Fault, blame, guilt, these are all strategies we use to try manage our emotional experience by controlling the speech of others. Sometimes it works, but never for long, because there are a seemingly infinite number of people on the Internet eager to say things we don’t want to hear, and new ones are being born every day. It’s very human, but not that rational, to try to manage our emotional experience by a method which is doomed to eternal failure.

If we want to use the Internet to communicate with large numbers of strangers, there would seem to be two options.

1) Be unhappy much of the time.

2) Take responsibility for our own reading experience.

Here’s the kind of thing I’m referring to.
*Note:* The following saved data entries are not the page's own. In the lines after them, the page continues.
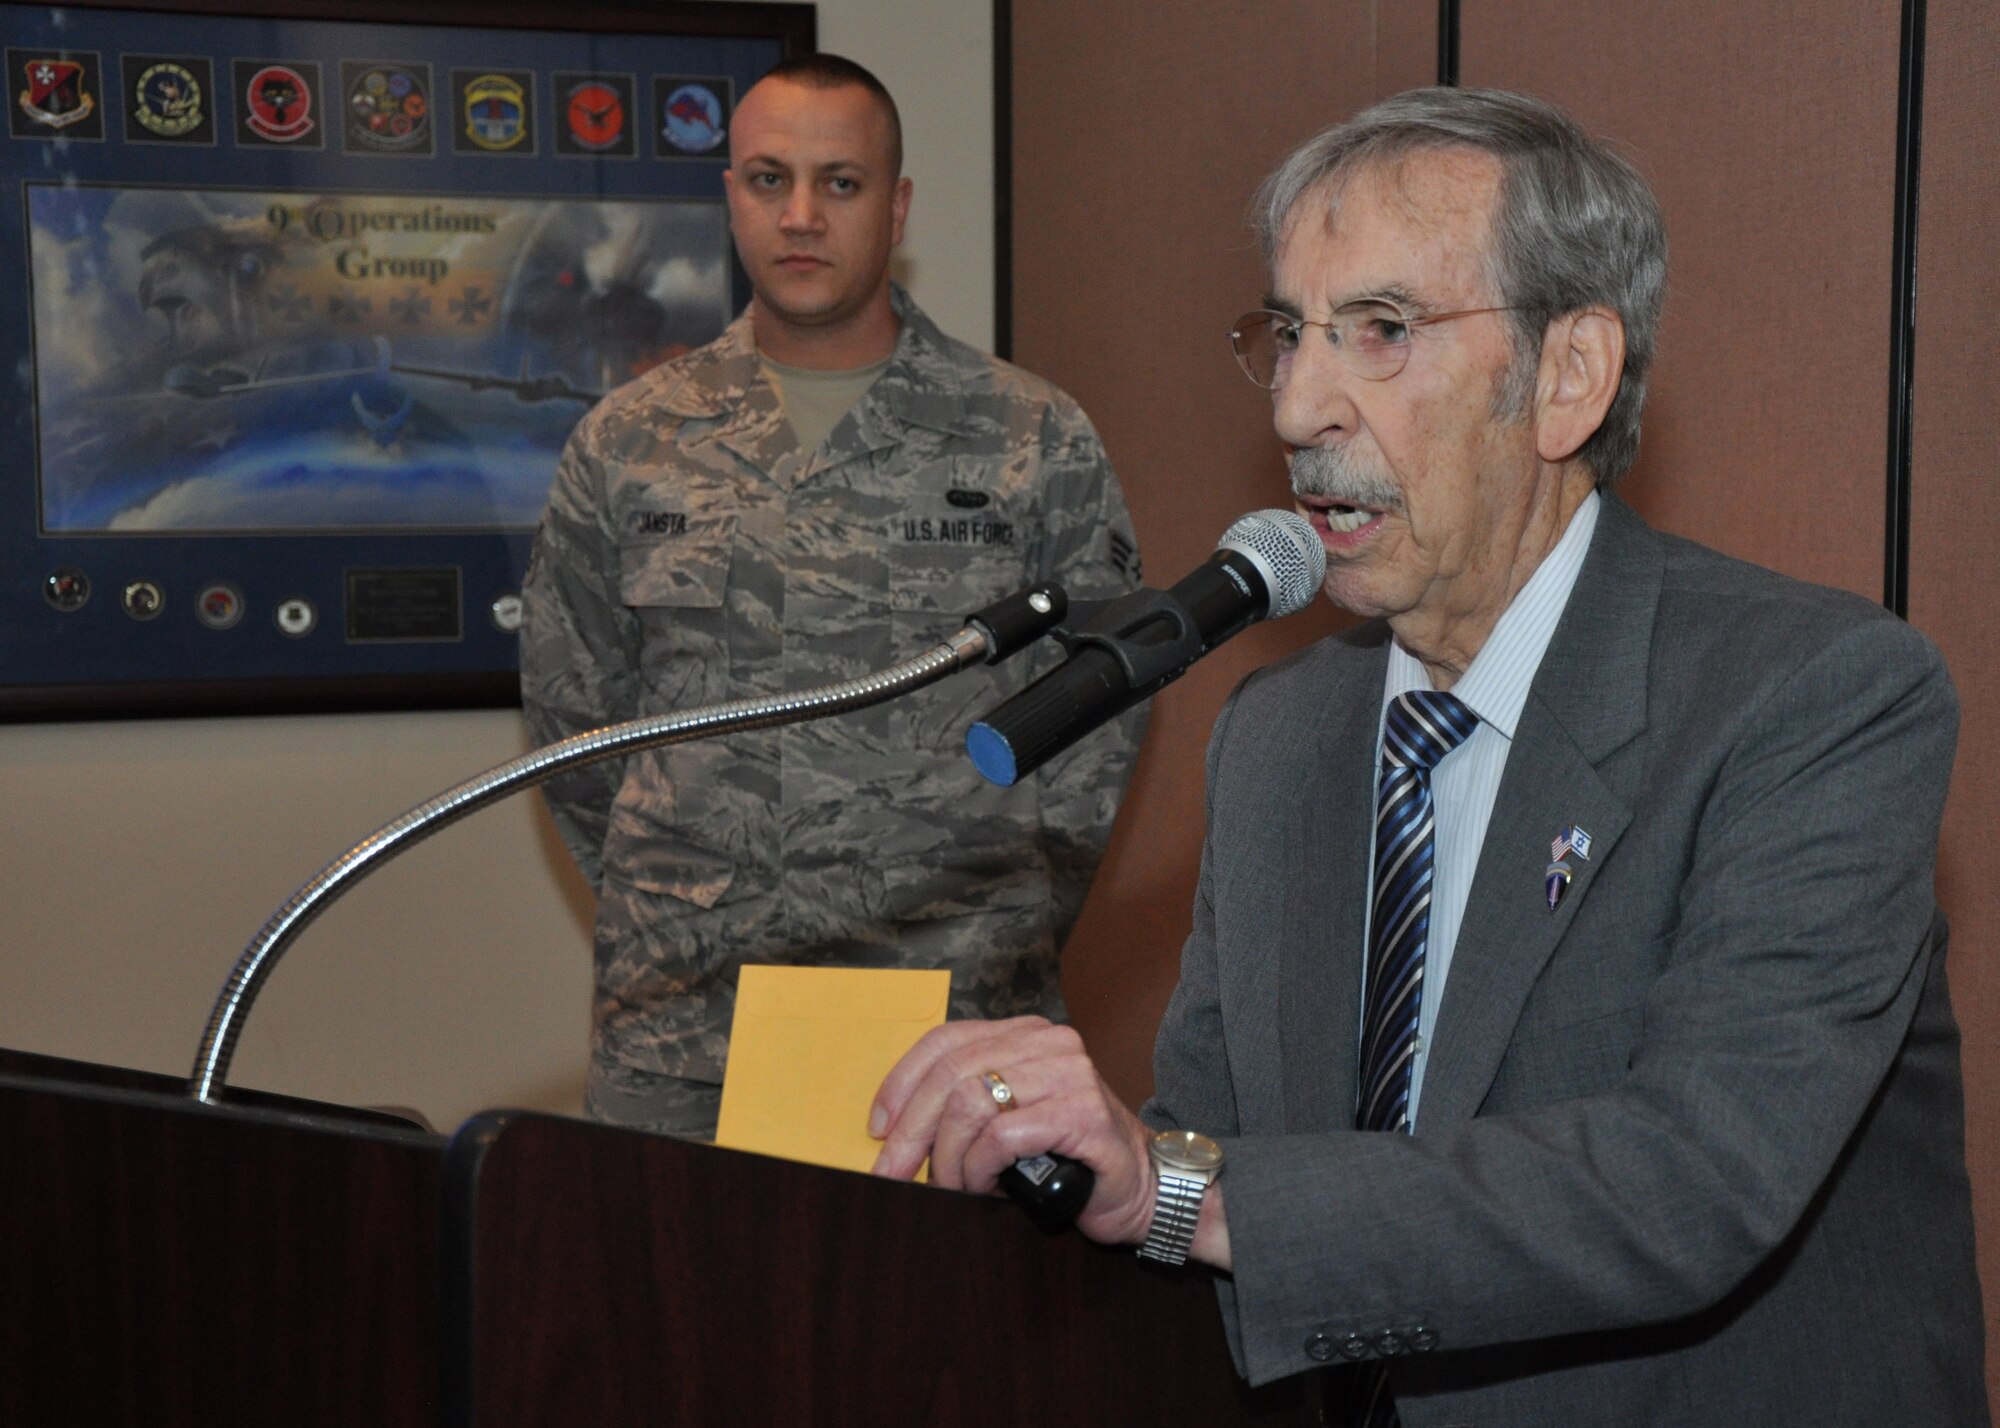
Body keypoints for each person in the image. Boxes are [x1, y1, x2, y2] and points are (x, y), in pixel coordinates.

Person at [870, 88, 1986, 1424]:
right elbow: (1209, 1160)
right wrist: (1075, 1166)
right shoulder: (1281, 737)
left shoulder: (1811, 696)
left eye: (1381, 332)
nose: (1297, 405)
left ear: (1566, 377)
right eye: (1289, 333)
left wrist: (1188, 1188)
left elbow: (1692, 1180)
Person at [521, 55, 1144, 1141]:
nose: (800, 215)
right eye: (769, 180)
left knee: (936, 1314)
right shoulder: (628, 441)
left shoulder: (1030, 436)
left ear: (895, 206)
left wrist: (991, 914)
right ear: (730, 197)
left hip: (949, 1011)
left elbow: (1099, 717)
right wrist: (690, 883)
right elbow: (575, 722)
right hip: (685, 1020)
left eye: (840, 184)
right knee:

You’re posting in some forum thread. Someone is outraged and very unhappy about what you’re writing. And so they come back to the thread day after day after day to read every one of your posts so that they can complain again and play the glorious victim role.

Is it your “fault” that they are unhappy?

beauvoir's baby
beauvoir's baby
5 years ago

Keep in mind, though, if you are certain of your own righteousness, and consequently your target’s moral depravity, you are actually doing everybody a service by inflicting as much psychological damage on your target as possible, thereby inhibiting their ability to continue spreading their harmful views.